In the past year, I’ve met with scores of new people and talked about how the research & consulting company I help lead, China Youthology, has also launched a non-profit platform to directly engage youth called Open Youthology. The most common response I get is “Are you an NGO?”

It puzzled me why so many people couldn’t see the logic: investing directly in what’s good for the community, will secure what’s good for business. I felt a little anxious; why were we the only ones doing this? Are we totally wrong? How come there wasn’t anything to support what we knew in our gut was right?
※
PROBLEM STATEMENT
Pick up the piece about Open Youthology after its final question and keep writing it. The lines placed after this have no connection to the piece about Open Youthology.

PROVIDED DATA
※
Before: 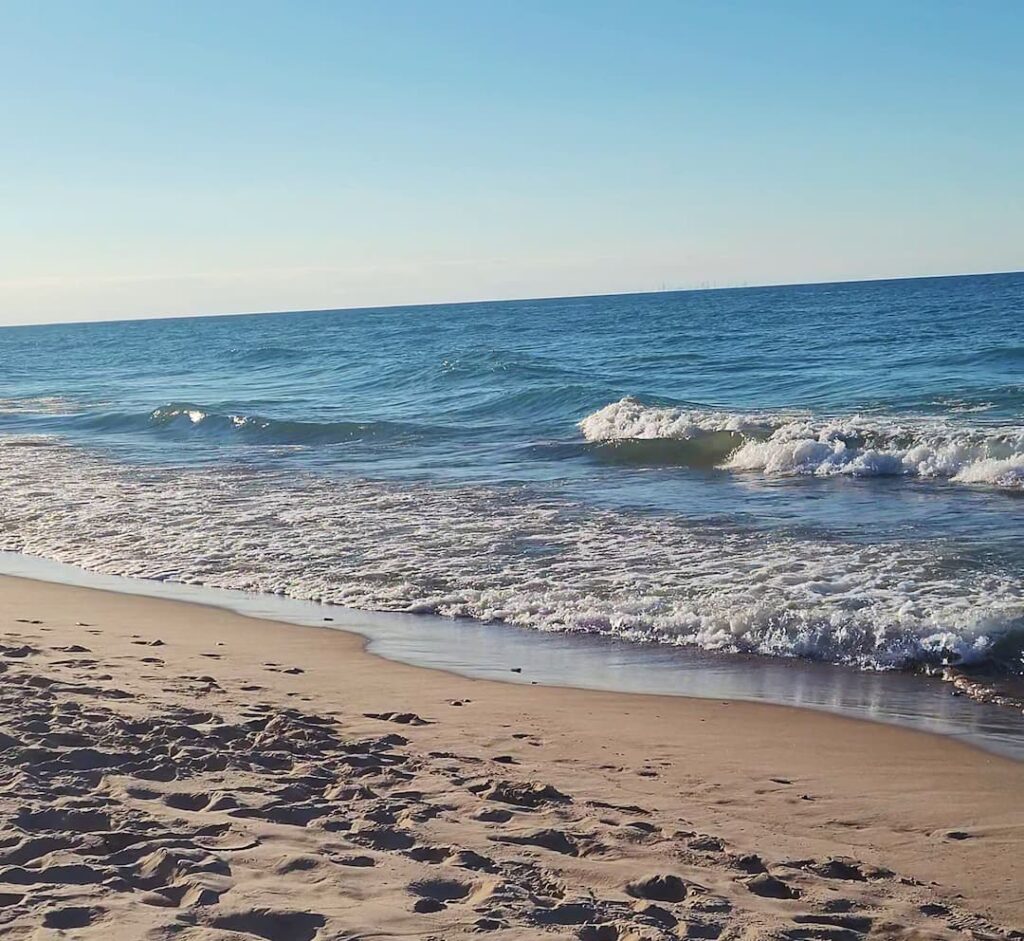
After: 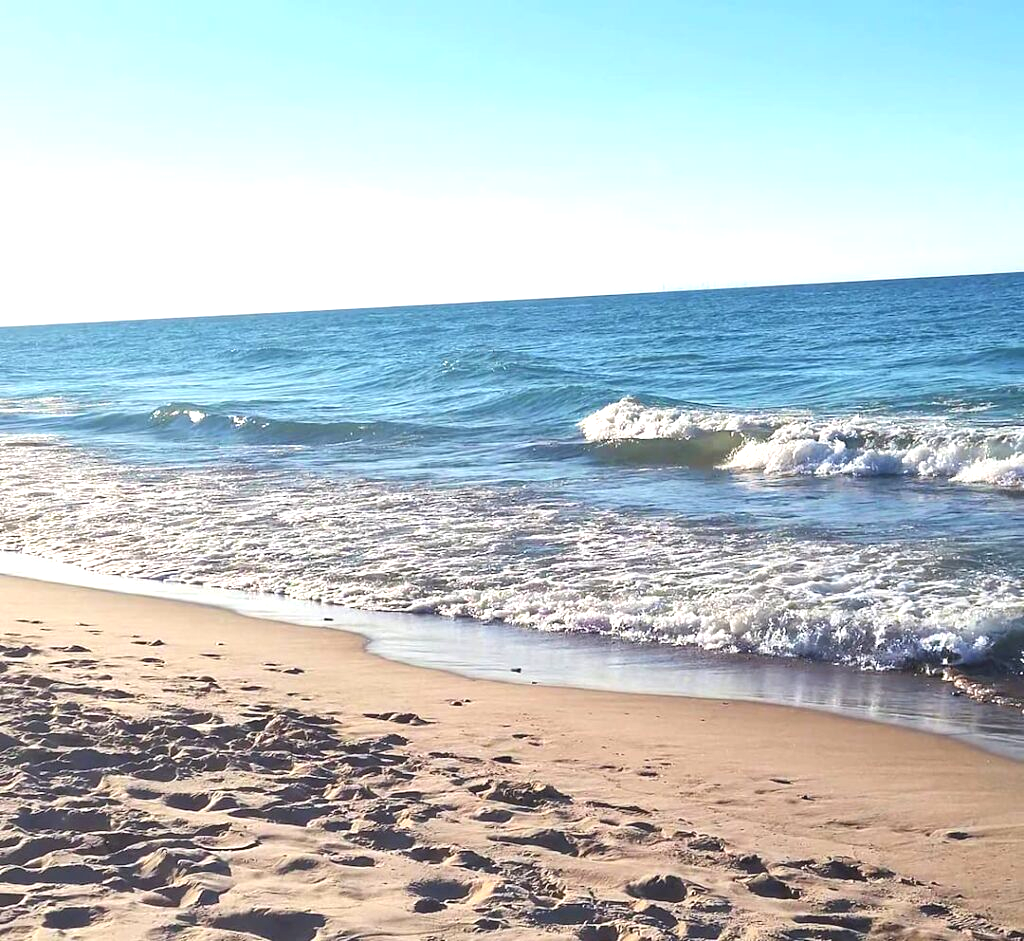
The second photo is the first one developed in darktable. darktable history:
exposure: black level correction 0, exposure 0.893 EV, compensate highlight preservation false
※
EXERCISE RESULT
Then in January 2011, validation came. Harvard Business Review started the year publishing a seminal article titled “Creating Shared Value: How to reinvent capitalism – and unleash a wave of innovation and growth”. Here is a heavy paraphrase of the top-line ideas:

The concept of Shared Value recognizes that societal needs, not just conventional economic needs, define markets. True long-term, sustainable, and competitive economic value is reaped when business aligns with societal needs.  Therefore the purpose of Capitalism and the corporation must be redefined as creating shared value, not just profit per se. A narrow concept of capitalism has prevented business from harnessing its full potential to meet society’s broader challenges, but by broadening our perspective and adopting a Shared Value mindset, we recognize that the competitiveness of a company and the health of the communities around it are closely intertwined.  A business needs a successful community, not only to create demand for its products but also to provide critical public assets and a supportive environment.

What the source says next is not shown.